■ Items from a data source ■

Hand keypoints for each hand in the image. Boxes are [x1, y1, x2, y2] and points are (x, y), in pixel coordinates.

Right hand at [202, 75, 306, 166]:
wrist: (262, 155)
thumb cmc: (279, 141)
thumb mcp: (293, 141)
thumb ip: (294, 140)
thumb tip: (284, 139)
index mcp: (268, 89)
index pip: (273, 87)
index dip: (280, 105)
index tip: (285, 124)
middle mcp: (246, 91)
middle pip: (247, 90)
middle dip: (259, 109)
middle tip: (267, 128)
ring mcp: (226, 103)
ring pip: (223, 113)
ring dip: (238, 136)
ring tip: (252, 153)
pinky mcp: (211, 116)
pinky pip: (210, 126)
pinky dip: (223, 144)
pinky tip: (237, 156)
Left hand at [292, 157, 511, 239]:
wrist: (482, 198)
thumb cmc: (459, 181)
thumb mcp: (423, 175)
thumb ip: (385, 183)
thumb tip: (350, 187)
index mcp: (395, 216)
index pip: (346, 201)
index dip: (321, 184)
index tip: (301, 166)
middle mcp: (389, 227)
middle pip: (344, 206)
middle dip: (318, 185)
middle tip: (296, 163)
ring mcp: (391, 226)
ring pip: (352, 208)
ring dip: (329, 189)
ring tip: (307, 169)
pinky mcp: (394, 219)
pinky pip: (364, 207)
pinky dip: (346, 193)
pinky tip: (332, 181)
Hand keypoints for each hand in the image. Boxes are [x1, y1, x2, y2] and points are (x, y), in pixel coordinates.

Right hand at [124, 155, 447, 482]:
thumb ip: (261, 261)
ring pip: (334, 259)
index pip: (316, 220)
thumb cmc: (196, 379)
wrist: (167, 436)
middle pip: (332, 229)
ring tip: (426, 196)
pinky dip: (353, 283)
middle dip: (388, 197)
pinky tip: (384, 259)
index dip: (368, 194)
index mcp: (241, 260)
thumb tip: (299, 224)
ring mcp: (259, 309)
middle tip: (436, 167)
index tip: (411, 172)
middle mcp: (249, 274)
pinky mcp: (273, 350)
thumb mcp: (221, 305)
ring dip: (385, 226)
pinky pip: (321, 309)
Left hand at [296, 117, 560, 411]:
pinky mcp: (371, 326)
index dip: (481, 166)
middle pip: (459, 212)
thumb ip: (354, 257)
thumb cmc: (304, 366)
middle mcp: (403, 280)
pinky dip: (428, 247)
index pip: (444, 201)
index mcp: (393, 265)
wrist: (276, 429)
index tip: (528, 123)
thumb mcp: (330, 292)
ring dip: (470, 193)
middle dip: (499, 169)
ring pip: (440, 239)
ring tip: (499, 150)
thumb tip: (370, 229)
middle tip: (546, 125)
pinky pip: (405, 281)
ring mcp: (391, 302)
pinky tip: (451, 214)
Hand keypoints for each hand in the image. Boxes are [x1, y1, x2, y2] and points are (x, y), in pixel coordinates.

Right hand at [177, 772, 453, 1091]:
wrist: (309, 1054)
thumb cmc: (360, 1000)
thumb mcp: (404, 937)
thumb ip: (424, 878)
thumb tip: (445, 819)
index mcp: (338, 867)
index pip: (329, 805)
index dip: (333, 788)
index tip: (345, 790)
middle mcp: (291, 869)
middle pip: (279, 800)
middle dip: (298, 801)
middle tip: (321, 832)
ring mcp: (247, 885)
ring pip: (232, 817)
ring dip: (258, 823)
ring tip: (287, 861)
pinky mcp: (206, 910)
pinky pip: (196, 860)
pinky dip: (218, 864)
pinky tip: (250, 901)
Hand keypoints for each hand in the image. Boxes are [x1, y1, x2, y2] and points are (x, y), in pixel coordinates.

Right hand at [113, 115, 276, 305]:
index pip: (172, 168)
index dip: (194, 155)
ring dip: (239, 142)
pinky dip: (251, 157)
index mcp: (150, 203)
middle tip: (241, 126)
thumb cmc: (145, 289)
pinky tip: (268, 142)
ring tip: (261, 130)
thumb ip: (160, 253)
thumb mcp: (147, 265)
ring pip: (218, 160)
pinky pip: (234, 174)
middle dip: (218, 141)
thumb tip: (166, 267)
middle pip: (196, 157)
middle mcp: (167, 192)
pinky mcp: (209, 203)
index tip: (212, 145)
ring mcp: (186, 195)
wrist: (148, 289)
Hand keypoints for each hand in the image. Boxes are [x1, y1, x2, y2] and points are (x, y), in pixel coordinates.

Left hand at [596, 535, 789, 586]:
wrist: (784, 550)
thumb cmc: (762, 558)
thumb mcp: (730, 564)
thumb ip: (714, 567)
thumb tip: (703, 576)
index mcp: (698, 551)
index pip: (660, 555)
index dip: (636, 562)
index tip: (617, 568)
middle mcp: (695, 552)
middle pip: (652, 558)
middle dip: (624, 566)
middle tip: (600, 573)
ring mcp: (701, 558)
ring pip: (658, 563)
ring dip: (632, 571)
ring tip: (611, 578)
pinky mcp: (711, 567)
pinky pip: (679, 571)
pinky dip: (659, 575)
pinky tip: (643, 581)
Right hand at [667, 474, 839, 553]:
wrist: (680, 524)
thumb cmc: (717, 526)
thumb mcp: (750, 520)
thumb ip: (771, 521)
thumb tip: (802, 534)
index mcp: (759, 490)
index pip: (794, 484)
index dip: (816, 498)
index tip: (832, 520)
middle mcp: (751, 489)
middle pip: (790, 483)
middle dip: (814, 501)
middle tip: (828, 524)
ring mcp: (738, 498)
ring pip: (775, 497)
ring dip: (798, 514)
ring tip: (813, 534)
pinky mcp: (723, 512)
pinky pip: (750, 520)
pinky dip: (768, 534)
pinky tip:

■ DESCRIPTION OF THE TASK ■
Every line of the data that includes the word "Left" should be copied.

■ EXPECTED ANSWER ■
Left hand at [292, 157, 511, 239]:
Left hand at [296, 117, 560, 411]:
Left hand at [596, 535, 789, 586]:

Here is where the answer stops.